Wednesday, May 6, 2009

School custodian really cleaned up

From the Daily News:

A Queens school custodian cleaned out taxpayers' wallets by using janitors to work on his home and billing the city for thousands of dollars worth of detergent, light bulbs and toilet paper, officials said.

Gerard O'Brien, a 20-year custodian who resigned from the Department of Education in February, agreed to pay a $20,000 fine in a decision released Monday by the Conflicts of Interest Board.

"We were about to discipline him," said DOE spokeswoman Marge Feinberg. "He was facing serious disciplinary charges, and he retired."

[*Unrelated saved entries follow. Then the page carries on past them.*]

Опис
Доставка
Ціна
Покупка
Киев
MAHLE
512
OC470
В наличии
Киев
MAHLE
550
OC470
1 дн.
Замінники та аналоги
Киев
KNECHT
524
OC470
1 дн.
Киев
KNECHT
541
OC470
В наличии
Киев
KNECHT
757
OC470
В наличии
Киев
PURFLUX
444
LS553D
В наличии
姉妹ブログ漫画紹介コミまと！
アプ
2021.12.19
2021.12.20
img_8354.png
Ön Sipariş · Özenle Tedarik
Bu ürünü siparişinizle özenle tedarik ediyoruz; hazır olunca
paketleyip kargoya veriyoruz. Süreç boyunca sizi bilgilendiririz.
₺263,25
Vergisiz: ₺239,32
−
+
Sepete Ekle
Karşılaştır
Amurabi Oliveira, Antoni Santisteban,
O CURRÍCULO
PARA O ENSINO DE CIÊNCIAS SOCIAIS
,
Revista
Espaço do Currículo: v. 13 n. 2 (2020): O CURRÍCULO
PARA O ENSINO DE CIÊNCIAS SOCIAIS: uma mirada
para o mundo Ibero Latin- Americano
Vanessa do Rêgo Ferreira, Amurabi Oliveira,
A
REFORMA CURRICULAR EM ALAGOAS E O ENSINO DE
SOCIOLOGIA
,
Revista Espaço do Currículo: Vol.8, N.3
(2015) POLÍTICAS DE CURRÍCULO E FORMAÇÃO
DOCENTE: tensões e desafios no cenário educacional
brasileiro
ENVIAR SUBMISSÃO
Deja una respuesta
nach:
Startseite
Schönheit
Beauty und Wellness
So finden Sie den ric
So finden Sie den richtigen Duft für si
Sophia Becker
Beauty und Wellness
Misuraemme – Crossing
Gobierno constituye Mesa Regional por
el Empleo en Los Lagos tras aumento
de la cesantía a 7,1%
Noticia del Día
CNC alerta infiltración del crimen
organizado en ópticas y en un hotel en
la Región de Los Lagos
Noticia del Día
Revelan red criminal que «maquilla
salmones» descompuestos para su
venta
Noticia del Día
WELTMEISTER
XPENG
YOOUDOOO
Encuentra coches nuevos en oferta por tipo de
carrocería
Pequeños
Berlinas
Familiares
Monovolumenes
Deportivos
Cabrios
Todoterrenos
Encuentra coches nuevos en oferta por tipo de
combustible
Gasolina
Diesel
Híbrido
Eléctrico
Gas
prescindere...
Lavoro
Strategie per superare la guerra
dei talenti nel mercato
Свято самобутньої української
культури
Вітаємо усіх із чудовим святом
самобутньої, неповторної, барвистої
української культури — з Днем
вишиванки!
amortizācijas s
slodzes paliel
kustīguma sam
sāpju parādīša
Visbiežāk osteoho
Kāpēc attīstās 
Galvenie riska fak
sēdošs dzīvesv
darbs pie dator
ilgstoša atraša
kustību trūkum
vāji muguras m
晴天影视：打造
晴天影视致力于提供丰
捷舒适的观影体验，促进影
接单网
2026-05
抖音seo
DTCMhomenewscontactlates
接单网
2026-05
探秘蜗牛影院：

He said he bought personal supplies at three stores but billed them to John Adams High School in Ozone Park, using false invoices to cover his tracks.

3 comments:

linda said...

lmao, does this surprise anyone?

god knows bloomberg most likely doesn't pay enough to the janitors, so he figured ah fuck'em. just shows how corrupt this city is.

anonymous said...

The article said school "custodian", not janitor. Janitors work under the custodian. Years back there was an expose on all the perks custodians receive and their exorbitant "budgets" (sometimes more than the principal of the school they work at.) Notice I said work AT, not FOR. They are completely autonomous and have almost no accountability until something like this is discovered.Their union is one of the most powerful in the city. Just another example of our tax dollars at work!!

Anonymous said...

The article said school "custodian", not janitor. Janitors work under the custodian. Years back there was an expose on all the perks custodians receive and their exorbitant "budgets" (sometimes more than the principal of the school they work at.) Notice I said work AT, not FOR. They are completely autonomous and have almost no accountability until something like this is discovered.Their union is one of the most powerful in the city. Just another example of our tax dollars at work!!


Googel: NYC School's Special Investigator's report on School Cutodians Edward Stancik 1995, I think.